The second item, a Victorian brooch in the shape of a fly resting on a flower, was also of significant interest.
“You can see it’s a fly and a flower that looks to me a little bit like, I don’t know, it could be a crocus,” Benjamin said.
“You’ve got malachite, you’ve got jaspers, lapis lazuli. It’s really unusual.” He dated the piece to around 1845 and estimated its value between £1,200 and £1,500.
But the biggest surprise came with the final piece – a green stone ring the family had always considered costume jewellery. It had been passed down from their great-great aunt and was given to the guest’s mother as a birthday present.
Asked whether they believed the ring was costume jewellery, one guest responded: “Um, I think so. Yeah. It doesn’t have a lot of weight in it.”

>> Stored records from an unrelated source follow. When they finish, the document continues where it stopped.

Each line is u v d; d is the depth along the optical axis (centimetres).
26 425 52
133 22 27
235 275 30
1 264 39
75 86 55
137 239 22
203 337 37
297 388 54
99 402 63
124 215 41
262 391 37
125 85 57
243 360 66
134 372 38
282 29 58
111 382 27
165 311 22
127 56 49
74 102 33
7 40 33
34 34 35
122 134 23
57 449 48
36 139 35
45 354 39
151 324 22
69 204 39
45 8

Benjamin stunned them with his assessment: “It’s an emerald! It is a splendid Colombian emerald. From South America, surrounded by old Victorian white brilliant-cut diamonds, mounted up in 18 karat gold, made in around about 1875 to 1880.”
He valued the ring at £4,000. Altogether, the collection was given an estimated auction value between £7,000 and £10,000.
Reacting to the news, the guest exclaimed: “Oh my God. Thank you. Thank you. I’m going to tell Granny now. She’ll be eating her words.”